Con "Il cacciatore Gracco" la mia mente ha agito proprio come accadde ad Helmholtz, ma il suo mondo è scienza, il mio è morale. A lui servono esperimenti e calcoli, a me, come ad Heidegger o agli Scrittori, serve un'esperienza vissuta ed elaborata. 
Nel caso specifico di questo racconto due sono le esperienze vissute ed elaborate. Una mia malattia recente che ho vissuto minuziosamente, e la dipartita di una persona cara.

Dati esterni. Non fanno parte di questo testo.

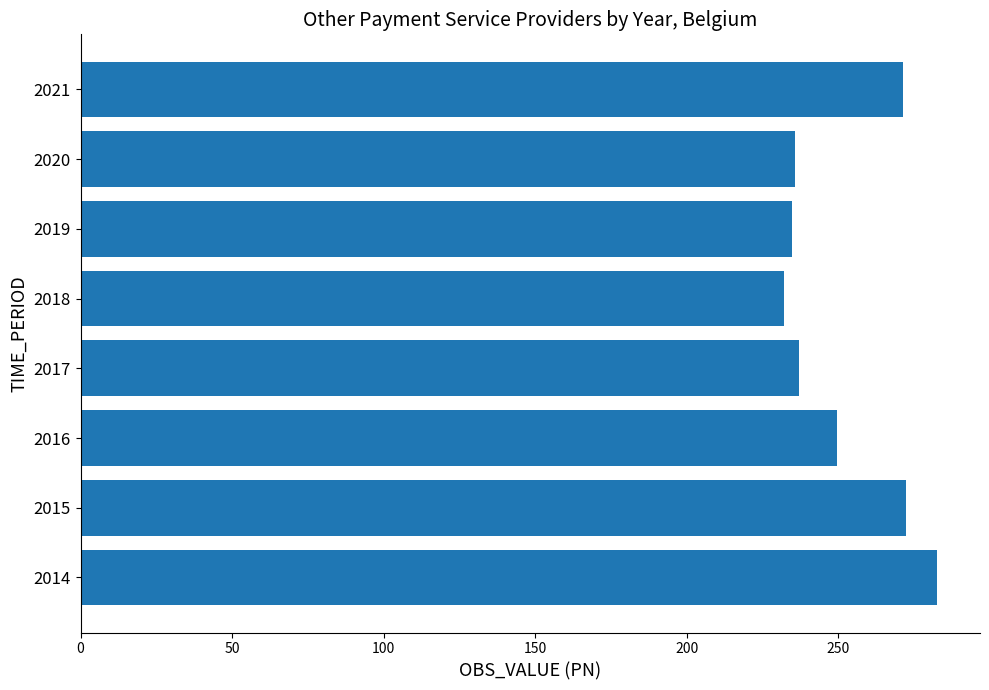

What is the difference between the second highest and second lowest values?

37.4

Mi si potrebbe far notare che a molti queste disavventure son capitate e che forse è qualcosa di mio, di personale, che fa la differenza … e io penso che non sia così. Davanti alla malattia vissuta e vista vivere, e davanti alla morte dell'altro, è fondamentale elaborare, soffrire. Trovo che da sempre, tante persone davanti a certe esperienze pensino solo a dimenticare, a scappare ... e non rielaborano ... ma tutti potrebbero. Non dico che meditando, certi fatti acquisiscano un senso, ma almeno si impara, e a me sembra sia accaduto, ad accettare. Chi non elabora vive nel presente o al massimo proiettato nel futuro. Leggere il Cacciatore Gracco è l'esperienza davanti alla morte non imminentissima, ma ormai fattasi concreta, irrevocabile, di un essere umanissimo abituato a meditare, e l'ho potuto comprendere meditando sulla mia esperienza. Io considero i grandi scrittori come compagni di viaggio dei quali il corpo è assente, ma il pensiero mi guida, mi aiuta nelle rielaborazioni del vissuto ... consigli di un amico della cui saggezza non dubito.